So maybe, there is a bug somewhere else. I thought the discovery manager wasn't sending good updates, but prometheus_sd_discovered_targets being updated intrigues me.

Do you trigger any config reloads? Could you share your alertmanager_config and see if you can simulate the issue using file_sd_config instead of dns_sd_config?

Spaceman1701 · 2024-03-01T17:21:35Z

Good find! I see you're referring to discovery/manager.go. I assume you're running Prometheus with --enable-feature=new-service-discovery-manager.

Ah, we do not use --enable-feature=new-service-discovery-manager and I didn't realize discovery/manager.go was gated behind it. Thanks for pointing that out! It looks like the legacymanager.Manager has the same behavior: https://github.com/prometheus/prometheus/blob/main/discovery/legacymanager/manager.go#L214-L225

Do you have the same issue on the latest Prometheus version?

We haven't tested with a newer version of Promethues, but the code for propagating discovery to Alertmanager hasn't changed.

I don't think that a buffered channel to avoid losing an update is the best way to go. Others may argue that the buffer size should be more than 1 because they have more Alertmanager clusters...

That's a good point, I didn't think of that. Luckily, it seems like the discovery manager combings all the underlying providers (which I think are created from the sd_configs) into one target set which is shared over the syncCh (at least, if I'm reading the code correctly).
See https://github.com/prometheus/prometheus/blob/main/discovery/legacymanager/manager.go#L169, https://github.com/prometheus/prometheus/blob/main/discovery/legacymanager/manager.go#L193, https://github.com/prometheus/prometheus/blob/main/discovery/legacymanager/manager.go#L238, and https://github.com/prometheus/prometheus/blob/main/discovery/legacymanager/manager.go#L217.

There's also only one notifier as far as I can tell: https://github.com/prometheus/prometheus/blob/main/cmd/prometheus/main.go#L1259

The discovery manager sends updates regularly. The notifier should end up getting them, even if one channel is too busy. select should ensure fairness.
So maybe, there is a bug somewhere else. I thought the discovery manager wasn't sending good updates, but prometheus_sd_discovered_targets being updated intrigues me.

I'm pretty sure what I identified above is the underlying bug. The select should ensure fairness if the channel was buffered, but the current implementation drops messages if the manager sends a target group to the notifier while the notifier is doing different work.

--

• [What to do]
In the forum thread, which Prometheus flag is discovery/manager.go gated behind?

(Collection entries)
--

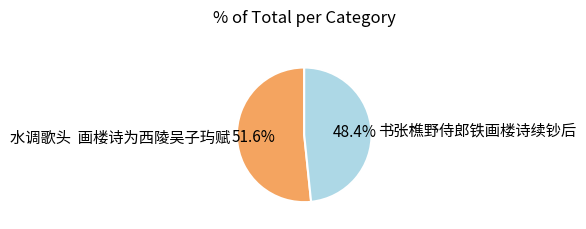

What is the largest slice in the pie chart?

水调歌头 画楼诗为西陵吴子玙赋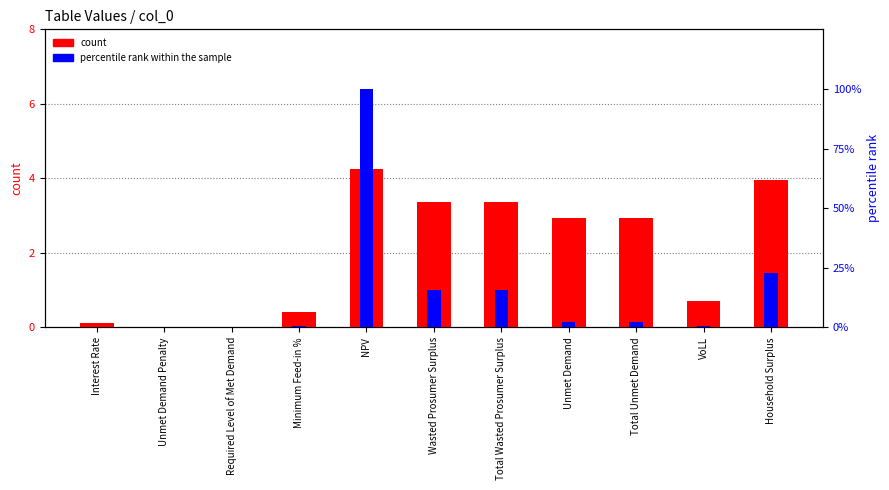

At which label is percentile rank within the sample closest to 50?

Household Surplus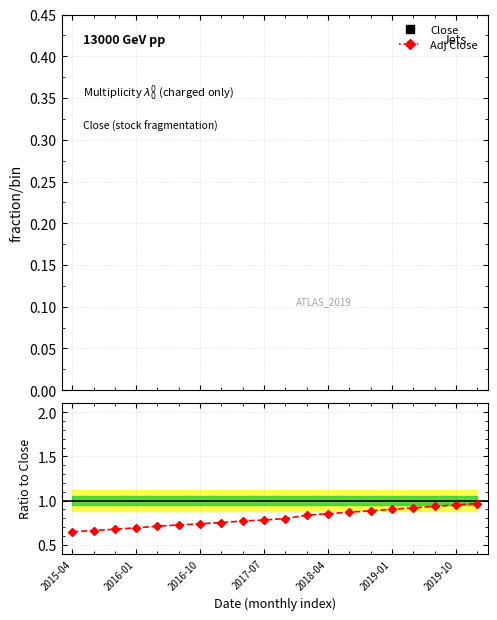

What position from the left is 13?

14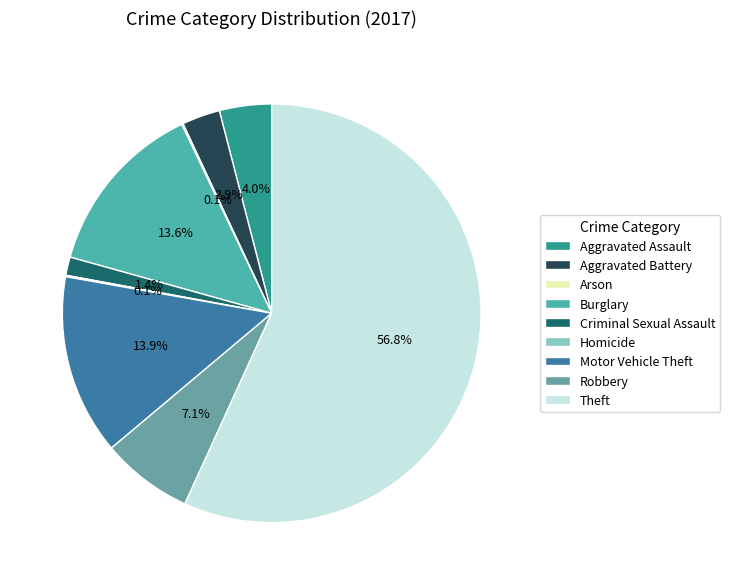

Is it true that Aggravated Battery is 3% of the pie?

True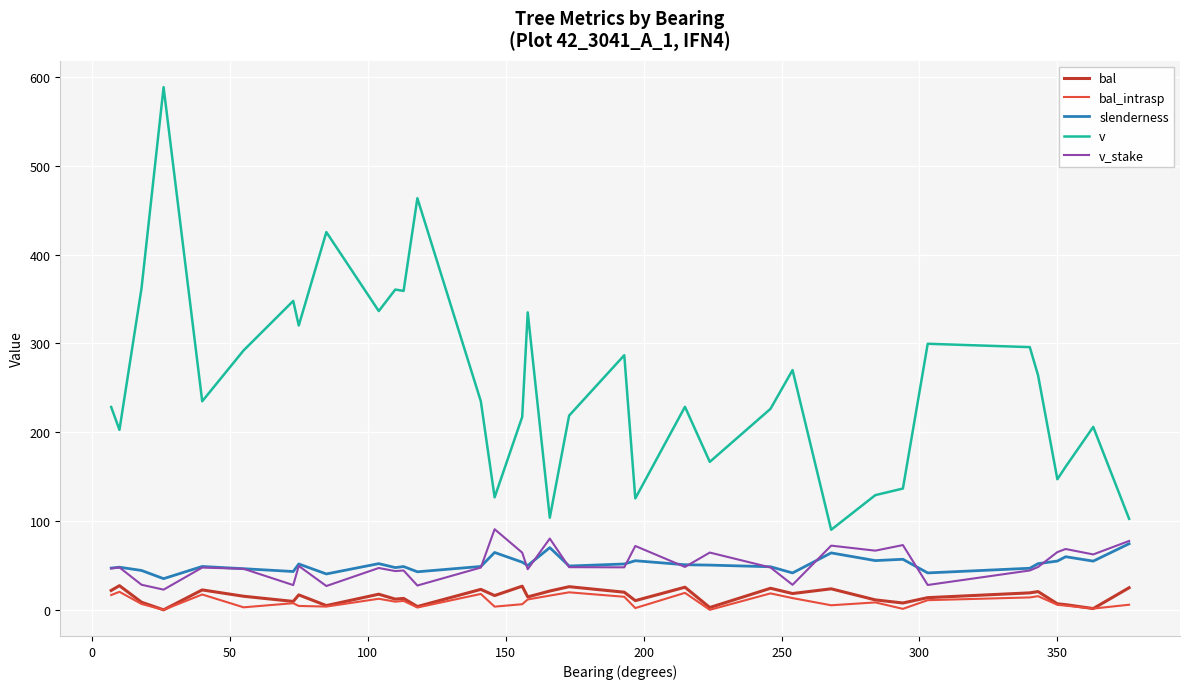

What is the minimum value for v?

90.1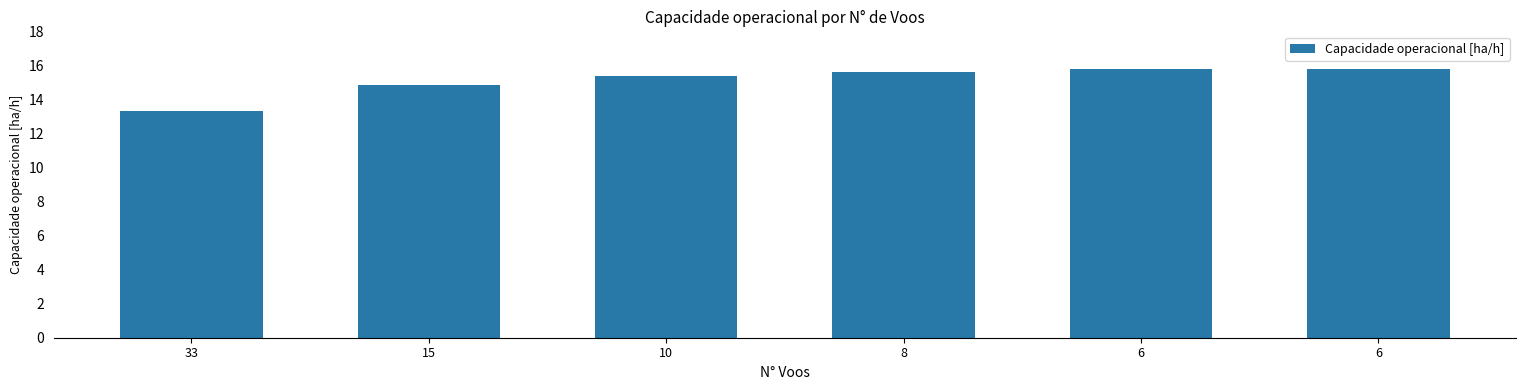

What is the sum of the values at 33 and 10?

28.7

--

• [Your response]
--enable-feature=new-service-discovery-manager